Stored data:
________

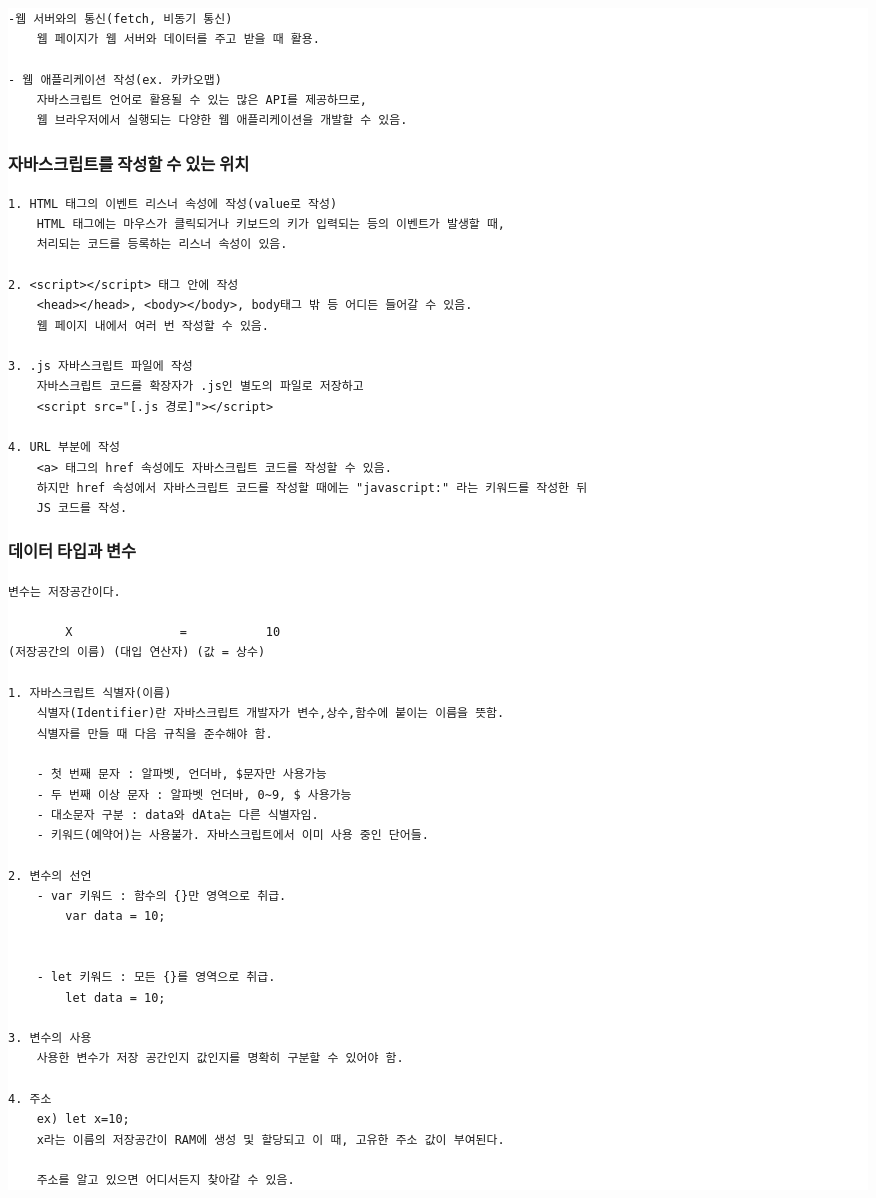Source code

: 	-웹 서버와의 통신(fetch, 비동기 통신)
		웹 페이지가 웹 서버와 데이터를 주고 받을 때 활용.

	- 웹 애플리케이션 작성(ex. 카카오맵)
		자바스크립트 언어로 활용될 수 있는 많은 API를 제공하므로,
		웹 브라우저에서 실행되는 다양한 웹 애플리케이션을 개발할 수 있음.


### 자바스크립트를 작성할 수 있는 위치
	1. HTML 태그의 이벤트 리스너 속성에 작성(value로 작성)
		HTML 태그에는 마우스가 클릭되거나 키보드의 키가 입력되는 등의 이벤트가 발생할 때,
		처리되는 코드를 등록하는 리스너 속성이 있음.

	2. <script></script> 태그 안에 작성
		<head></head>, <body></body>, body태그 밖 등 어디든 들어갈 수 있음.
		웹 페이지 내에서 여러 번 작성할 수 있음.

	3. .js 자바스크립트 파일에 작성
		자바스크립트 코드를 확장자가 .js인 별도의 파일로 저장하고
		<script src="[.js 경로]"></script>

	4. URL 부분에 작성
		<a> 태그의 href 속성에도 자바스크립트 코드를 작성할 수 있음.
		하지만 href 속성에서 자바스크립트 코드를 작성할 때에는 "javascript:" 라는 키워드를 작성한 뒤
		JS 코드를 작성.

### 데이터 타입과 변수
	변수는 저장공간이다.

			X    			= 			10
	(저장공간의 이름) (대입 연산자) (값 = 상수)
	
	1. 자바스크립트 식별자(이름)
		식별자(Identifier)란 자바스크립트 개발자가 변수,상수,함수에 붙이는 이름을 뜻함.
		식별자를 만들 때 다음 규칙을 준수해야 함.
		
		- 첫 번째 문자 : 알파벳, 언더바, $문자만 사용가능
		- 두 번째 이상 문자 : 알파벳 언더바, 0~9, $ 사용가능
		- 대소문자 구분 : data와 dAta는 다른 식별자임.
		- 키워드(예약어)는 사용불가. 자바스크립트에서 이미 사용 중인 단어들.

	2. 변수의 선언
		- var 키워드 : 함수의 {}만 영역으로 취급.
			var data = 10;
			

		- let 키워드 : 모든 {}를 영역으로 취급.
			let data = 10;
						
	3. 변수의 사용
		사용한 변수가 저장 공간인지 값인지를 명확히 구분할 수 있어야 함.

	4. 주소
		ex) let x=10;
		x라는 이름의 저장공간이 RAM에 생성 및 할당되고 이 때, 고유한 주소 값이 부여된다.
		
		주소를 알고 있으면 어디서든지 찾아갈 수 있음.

________

[WHAT TO PRODUCE] How many lines of the records above contain the string "href", with case counting? Reply with the number alone.

[RESULT FOR THIS EXERCISE] 2